[Date Prev][Date Next]
[Chronological]
[Thread]
[Top]
Draft: Additional Security Considerations for Use of LDAP Directories
Since I'm currently being paid to do work on security systems, I would
hate for it to be thought that I don't take security seriously. I
prepared the following over lunch; if the WG feels that it might be
useful in some LDAP document, edited or otherwise, feel free to use it.
(A few phrases were cribbed from RFC-2616, but most of the words are
mine.)
Additional Security Considerations for Use of LDAP Directories
LDAP is a protocol for interchange of information between Directories
and Directory Applications, including Directory clients. Like any
generic data transfer protocol, it cannot and does not pretend to
regulate the content of the data that is transferred. However, the
following guidelines are provided for application developers, directory
providers, and users of directory services.
Information stored in Directories is often used for authentication,
authorisation and validation of principals and resources. In
particular, attribute values in the Directory may be used as
identification strings in other applications. Care must be taken to
ensure interoperability of the Directory with such applications.
It is rare that an identifier string is simply an uninterpreted
sequence of octets. Most applications impose syntactic limitations on
identifier strings, provide canonical equivalence of different octet
sequences, and in many cases reinterpret the identifier string as a
more complex structure of individual components, each of which may have
their own syntax and equivalence rules. Significant security problems
can arise from the use of naive string comparison of such identifiers.
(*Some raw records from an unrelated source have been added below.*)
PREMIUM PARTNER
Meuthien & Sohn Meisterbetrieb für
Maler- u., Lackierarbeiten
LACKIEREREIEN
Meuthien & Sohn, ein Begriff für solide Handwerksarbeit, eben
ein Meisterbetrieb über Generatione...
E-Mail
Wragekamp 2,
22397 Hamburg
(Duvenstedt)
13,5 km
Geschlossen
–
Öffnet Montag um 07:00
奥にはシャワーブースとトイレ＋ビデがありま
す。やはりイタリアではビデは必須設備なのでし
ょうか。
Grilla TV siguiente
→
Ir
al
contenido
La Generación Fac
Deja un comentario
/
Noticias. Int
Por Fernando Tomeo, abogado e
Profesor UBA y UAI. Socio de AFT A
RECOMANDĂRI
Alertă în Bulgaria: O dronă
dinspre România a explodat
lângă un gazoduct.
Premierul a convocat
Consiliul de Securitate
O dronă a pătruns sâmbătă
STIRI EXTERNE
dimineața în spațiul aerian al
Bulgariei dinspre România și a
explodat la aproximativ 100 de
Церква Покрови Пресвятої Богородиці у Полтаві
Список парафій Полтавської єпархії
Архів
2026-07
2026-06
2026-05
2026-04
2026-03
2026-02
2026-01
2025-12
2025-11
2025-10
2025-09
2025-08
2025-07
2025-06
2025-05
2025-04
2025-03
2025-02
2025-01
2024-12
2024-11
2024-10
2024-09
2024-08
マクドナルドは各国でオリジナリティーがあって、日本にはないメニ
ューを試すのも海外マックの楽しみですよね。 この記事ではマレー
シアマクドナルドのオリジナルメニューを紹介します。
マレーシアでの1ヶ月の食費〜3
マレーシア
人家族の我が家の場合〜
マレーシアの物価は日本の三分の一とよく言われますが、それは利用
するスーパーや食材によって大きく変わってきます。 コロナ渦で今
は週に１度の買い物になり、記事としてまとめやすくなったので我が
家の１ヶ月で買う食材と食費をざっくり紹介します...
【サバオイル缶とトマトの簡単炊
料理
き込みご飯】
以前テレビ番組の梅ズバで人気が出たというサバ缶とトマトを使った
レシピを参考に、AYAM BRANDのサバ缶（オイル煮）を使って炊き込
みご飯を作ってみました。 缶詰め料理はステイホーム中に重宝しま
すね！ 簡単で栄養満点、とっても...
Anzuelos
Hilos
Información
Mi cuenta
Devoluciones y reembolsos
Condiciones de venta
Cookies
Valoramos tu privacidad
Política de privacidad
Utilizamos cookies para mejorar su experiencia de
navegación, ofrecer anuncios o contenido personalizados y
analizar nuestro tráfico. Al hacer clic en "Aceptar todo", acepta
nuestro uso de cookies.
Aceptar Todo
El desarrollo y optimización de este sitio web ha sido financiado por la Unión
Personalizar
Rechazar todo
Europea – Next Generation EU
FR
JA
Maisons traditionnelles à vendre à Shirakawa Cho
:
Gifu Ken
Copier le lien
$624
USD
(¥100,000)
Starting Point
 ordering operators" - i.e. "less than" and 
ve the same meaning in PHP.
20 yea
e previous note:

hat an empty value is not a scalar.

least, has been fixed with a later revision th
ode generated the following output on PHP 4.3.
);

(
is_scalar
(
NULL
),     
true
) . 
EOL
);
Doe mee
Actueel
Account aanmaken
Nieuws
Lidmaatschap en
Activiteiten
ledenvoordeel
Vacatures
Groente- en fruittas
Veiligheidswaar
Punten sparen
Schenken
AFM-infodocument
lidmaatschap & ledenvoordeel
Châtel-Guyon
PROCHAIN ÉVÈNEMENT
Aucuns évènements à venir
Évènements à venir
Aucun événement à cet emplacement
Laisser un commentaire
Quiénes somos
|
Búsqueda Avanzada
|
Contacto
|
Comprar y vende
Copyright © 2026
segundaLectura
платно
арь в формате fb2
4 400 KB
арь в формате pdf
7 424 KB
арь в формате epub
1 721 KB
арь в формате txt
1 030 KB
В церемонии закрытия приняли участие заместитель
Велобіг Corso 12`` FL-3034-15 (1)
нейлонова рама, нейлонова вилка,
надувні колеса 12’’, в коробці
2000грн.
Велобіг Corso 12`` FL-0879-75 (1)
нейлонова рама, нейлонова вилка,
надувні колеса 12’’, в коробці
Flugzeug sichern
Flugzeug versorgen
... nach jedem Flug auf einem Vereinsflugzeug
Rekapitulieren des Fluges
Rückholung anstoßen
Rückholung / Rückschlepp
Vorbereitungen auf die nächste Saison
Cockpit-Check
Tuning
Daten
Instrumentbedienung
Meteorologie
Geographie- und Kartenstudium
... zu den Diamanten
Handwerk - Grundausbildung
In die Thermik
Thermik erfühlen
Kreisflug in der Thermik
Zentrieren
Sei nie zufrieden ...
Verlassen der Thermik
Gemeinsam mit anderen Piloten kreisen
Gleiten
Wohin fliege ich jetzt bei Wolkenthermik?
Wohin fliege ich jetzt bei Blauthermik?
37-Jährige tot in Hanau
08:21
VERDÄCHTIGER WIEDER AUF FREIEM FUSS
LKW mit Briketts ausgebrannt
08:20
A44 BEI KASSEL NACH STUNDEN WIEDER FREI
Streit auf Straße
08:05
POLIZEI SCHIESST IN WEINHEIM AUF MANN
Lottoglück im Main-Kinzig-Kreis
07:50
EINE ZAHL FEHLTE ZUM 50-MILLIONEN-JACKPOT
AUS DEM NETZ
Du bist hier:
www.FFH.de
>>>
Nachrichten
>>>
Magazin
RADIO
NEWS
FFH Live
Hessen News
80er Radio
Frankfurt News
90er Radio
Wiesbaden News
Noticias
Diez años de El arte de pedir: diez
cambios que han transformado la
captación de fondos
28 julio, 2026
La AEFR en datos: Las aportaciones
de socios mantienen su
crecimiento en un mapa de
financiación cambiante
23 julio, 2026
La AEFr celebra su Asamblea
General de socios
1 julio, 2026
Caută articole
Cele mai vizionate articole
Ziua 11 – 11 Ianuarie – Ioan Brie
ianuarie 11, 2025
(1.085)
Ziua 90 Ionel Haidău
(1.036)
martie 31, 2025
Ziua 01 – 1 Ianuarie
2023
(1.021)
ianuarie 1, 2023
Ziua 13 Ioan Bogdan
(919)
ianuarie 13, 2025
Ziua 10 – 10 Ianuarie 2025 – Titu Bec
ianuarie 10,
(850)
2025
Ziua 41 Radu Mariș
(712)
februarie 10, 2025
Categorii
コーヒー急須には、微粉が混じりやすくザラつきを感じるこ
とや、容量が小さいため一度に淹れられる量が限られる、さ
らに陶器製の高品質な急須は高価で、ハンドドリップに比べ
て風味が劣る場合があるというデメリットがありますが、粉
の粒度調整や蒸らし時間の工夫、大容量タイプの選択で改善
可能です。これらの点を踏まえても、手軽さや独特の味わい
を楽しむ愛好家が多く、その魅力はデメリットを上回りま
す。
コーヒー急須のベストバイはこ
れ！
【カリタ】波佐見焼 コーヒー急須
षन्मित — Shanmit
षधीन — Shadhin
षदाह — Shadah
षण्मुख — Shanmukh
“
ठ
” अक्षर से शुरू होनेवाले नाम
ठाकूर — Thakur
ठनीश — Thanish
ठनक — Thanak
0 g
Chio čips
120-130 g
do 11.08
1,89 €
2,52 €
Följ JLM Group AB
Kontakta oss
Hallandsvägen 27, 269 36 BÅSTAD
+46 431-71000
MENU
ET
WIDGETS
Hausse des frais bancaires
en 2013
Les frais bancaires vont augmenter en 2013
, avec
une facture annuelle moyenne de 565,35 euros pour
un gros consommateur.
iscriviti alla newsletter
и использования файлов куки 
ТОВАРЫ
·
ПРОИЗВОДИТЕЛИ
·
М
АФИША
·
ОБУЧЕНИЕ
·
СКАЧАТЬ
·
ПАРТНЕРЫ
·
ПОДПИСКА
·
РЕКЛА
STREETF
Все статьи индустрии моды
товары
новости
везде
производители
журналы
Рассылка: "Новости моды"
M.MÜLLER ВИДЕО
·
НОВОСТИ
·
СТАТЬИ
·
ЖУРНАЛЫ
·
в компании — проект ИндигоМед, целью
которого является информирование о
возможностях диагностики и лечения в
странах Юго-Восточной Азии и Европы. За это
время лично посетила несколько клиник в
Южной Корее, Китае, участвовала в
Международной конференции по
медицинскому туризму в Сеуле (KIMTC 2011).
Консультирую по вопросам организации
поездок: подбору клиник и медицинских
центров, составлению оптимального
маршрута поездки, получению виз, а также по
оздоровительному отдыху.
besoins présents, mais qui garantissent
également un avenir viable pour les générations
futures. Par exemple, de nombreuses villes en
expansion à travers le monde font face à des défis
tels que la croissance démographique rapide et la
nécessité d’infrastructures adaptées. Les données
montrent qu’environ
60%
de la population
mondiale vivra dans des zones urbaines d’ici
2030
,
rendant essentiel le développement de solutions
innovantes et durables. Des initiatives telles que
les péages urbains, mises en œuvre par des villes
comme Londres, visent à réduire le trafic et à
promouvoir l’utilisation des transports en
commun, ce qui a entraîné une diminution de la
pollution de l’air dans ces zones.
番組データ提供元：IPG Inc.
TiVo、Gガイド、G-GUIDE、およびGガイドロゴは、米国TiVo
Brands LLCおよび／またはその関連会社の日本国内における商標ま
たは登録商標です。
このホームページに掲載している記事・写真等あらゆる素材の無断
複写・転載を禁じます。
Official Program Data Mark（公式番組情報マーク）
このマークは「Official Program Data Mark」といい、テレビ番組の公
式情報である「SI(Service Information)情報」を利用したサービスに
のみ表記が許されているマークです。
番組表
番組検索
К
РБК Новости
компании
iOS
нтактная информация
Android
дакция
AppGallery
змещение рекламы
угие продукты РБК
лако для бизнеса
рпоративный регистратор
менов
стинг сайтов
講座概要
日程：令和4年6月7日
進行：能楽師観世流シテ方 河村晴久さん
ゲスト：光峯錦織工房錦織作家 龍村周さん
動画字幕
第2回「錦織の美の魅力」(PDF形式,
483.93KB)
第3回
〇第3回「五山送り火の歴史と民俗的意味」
In particular, identifier strings SHOULD be stored in the Directory
with Syntaxes and Matching Rules which precisely correspond to the
Syntax and Matching Rules used by the other application(s) which use
the same identifier strings. Failure to do so may result in incorrect
authentication or authorisation decisions. For example, a resource with
a case-insensitive name cannot be protected by an authorisation rule
based on case-sensitive pattern matching. Similarly, case-insensitive
matching of case-sensitive principal identities may result in a
principal being granted access to a resource belong to a different
principal.
Consideration should be given to representing identifier strings which
are representations of complex abstract syntaxes in a form which more
precisely captures the nature of the string. DistinguishedName syntax
can be used, for example, in the same way that DNS names are
represented as a sequence of dc attribute assertions. This may allow
for customising syntax and matching rules of individual components of
an identifier string.
Some information stored in Directories may be used for visual
validation by human readers. Directory clients displaying such
information SHOULD follow the guidelines provided in [UTR 36 Security
Considerations for the Implementation of Unicode and Related
Technology], particularly the section on visual spoofing. Common visual
spoofing techniques such as bidi spoofing and substitution of
homographs from other scripts can be avoided by restricting each
individual component of an identifier string to a single script or
providing some obvious visual clue when scripts are mixed within a
component. Bidirectional ambiguity can be controlled with judicious use
of explicit directionality markers surrounding components and/or the
composite identifier string.
Some identifier strings may carry private or confidential information
as part of the string itself. Even a Directory DistinguishedName may
contain specific information about organizational structure or personal
data about the user to which it pertains. Distribution of such
information can be constrained by law in certain countries.